De Paz tried to escape El Salvador twice by hiding in a cargo train hauling bananas but was captured both times. On his third attempt, he crossed the border and made his way to Berkeley.

Many of East Bay Sanctuary Covenant's thousands of clients have similar stories, and their faith and will to survive inspires the staff.

"We continue to do intakes and be as compassionate as we've always been. And we are moving forward in the hope that the policies will revert back once this administration is gone," Duignan said.

With so many asylum cases backlogged for years, that strategy might work for some clients. But for recent asylum applications, Sessions has implemented a last-in, first-out policy, meaning those who have made a claim most recently will now be first in line for a hearing and those in the backlog will be even further delayed.

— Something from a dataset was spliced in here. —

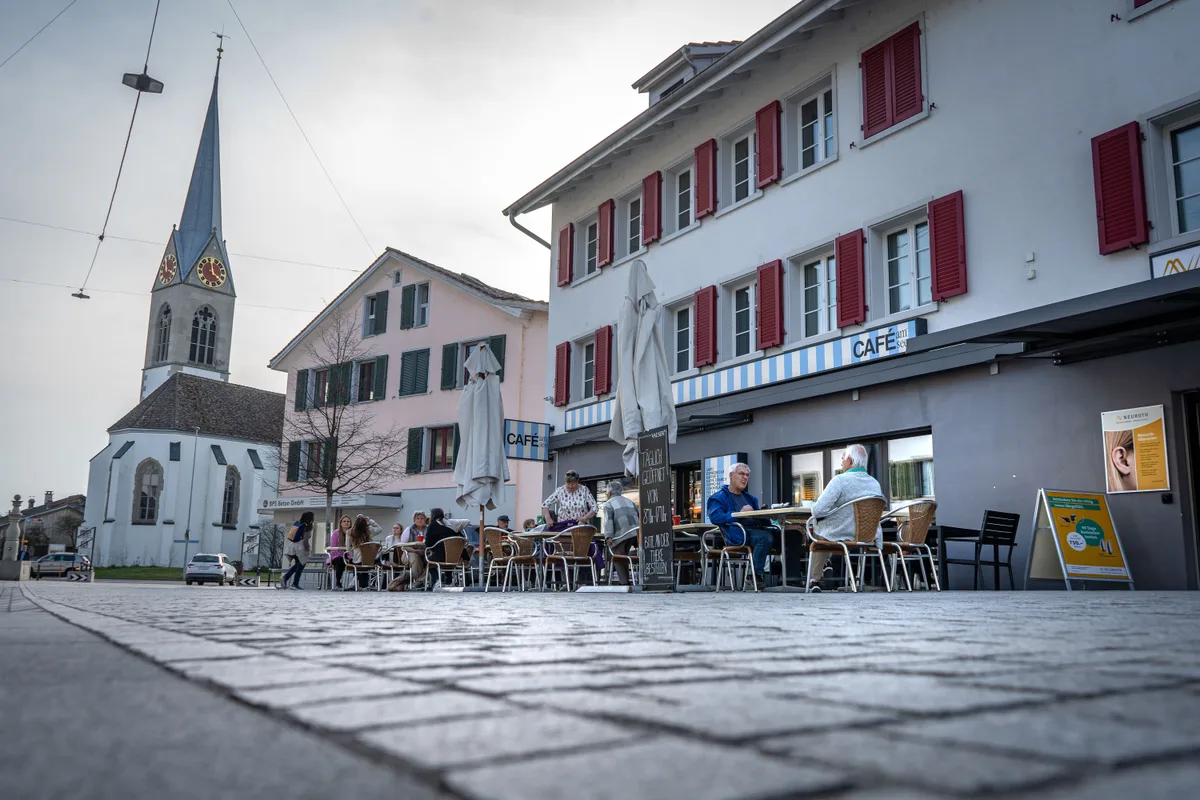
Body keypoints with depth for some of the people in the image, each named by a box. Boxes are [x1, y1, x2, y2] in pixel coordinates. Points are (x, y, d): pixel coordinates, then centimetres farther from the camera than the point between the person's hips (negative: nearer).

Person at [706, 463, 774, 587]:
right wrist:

All of these stresses on the program are only exacerbated by the looming reality that East Bay Sanctuary Covenant needs a new home. The building sits amid the sprawling campus of the University of California, Berkeley, a neighborhood that, like most of the Bay Area, has seen housing prices skyrocket in recent years.

"If we don't know where we're going to be or how much space we're going to have, we can't ethically keep doing as many cases," Smith said. "And if we don't have a good lead on a place by the end of this year, we may have to stop taking new asylum cases and just deal with the backlog."

These days, Duignan spends a lot of time talking with church and government leaders as well as administrators from educational institutions in the Berkeley area to see what possibilities there might be for a new space. So far, she has come up empty.

"We are a sanctuary in need of sanctuary," she said.

"We have always believed that the refugees are our guides," she added. "We will persevere because they have shown us how."

[Jamie Manson is a columnist and the books editor at the National Catholic Reporter.]